AX: It sounds like there’s not much time for rehearsal with the director and to get much input on what you’re doing in the role. Is it liberating or scary to be that much in charge of your own performance?
BLAIR: I think as we go on, I’ll get more confidence to know, “Oh, I can really make a choice here,” because you have to rely on that. You’ve got to think more quickly and say, “Okay, I’ve got to liven this up, I’ve got to figure something out,” and I think we’re all going to get there and I think the writers are going to get more of our particular voices, so it won’t be so scary, but it is an adventure, and you don’t have time to second-guess. There are some fun things that come out of it, impromptu laughs that they’ll keep when you break character, so stuff happens there. We’re having a great time and it’s just going to get better and better.
AX: Do you know the status of HELLBOY III?
BLAIR: I don’t. Someone told me at Comic-Con they were talking about HELLBOY III, but I haven’t heard a thing about it. I would love that.
AX: Do you have any other projects coming up that we should be looking out for?
BLAIR: I just had DARK HORSE come out [in July], the Todd Solondz movie.
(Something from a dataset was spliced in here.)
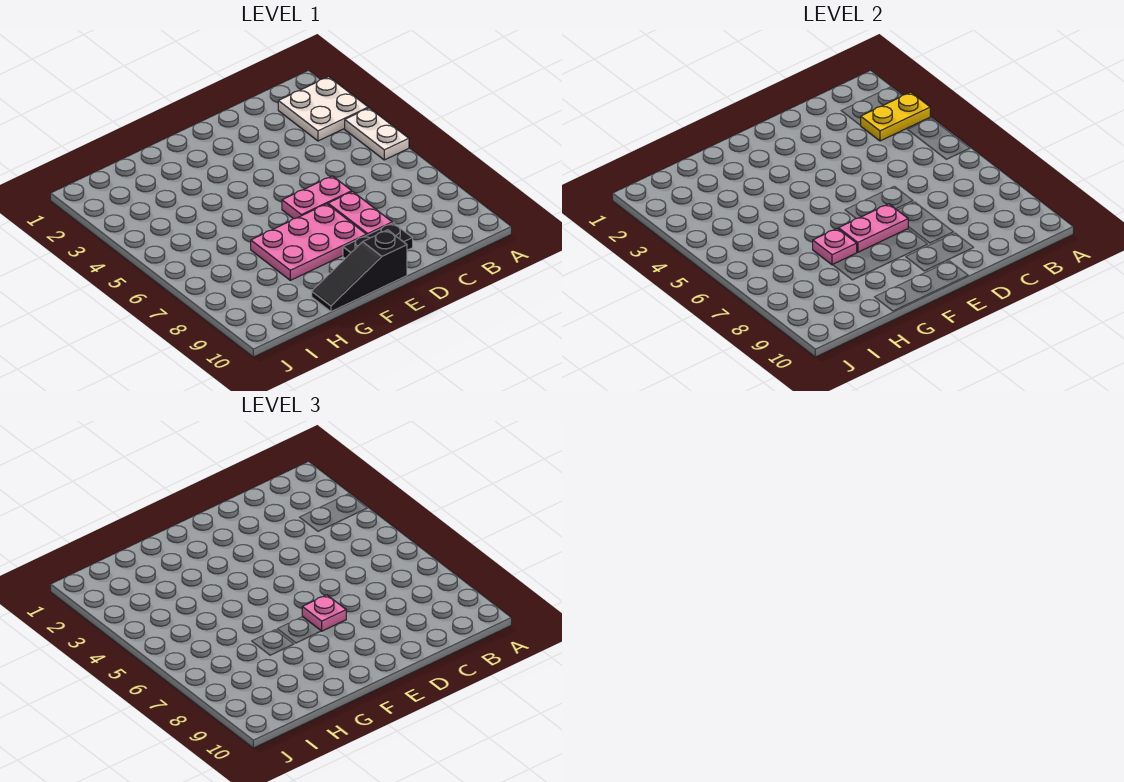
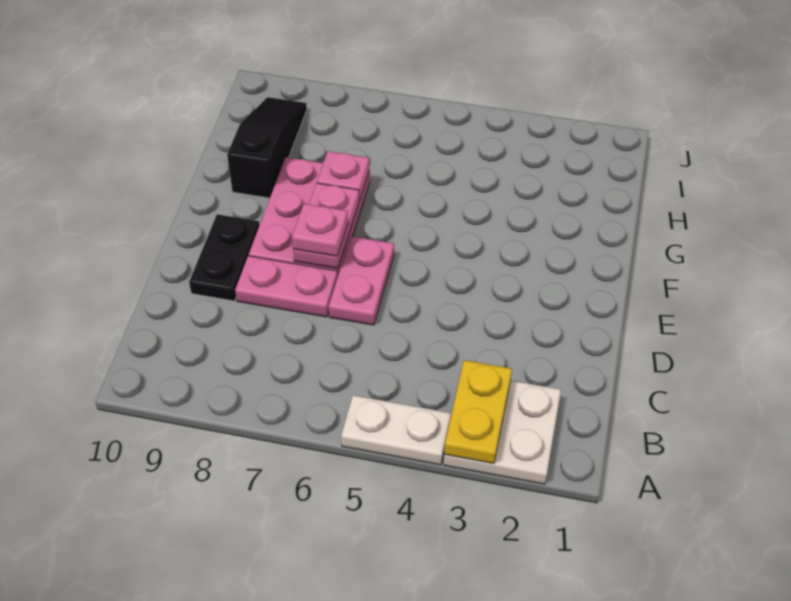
black slope E10:G10 level 1 top E -> black slope G9:I9 level 1 top G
AX: How was working with Mr. Solondz?
BLAIR: It was amazing. I worked with him on STORYTELLING ten years ago. This is actually the same character [from STORYTELLING] who came back ten years later [in DARK HORSE], so this character is ten years older. Todd is one of my dear friends and one of my favorite filmmakers, so it was a dream come true to get to do that. And then to get to be in a show like Charlie’s, something so more mainstream, and then to do a Todd movie is like, “Wow, I have a pretty blessed life.”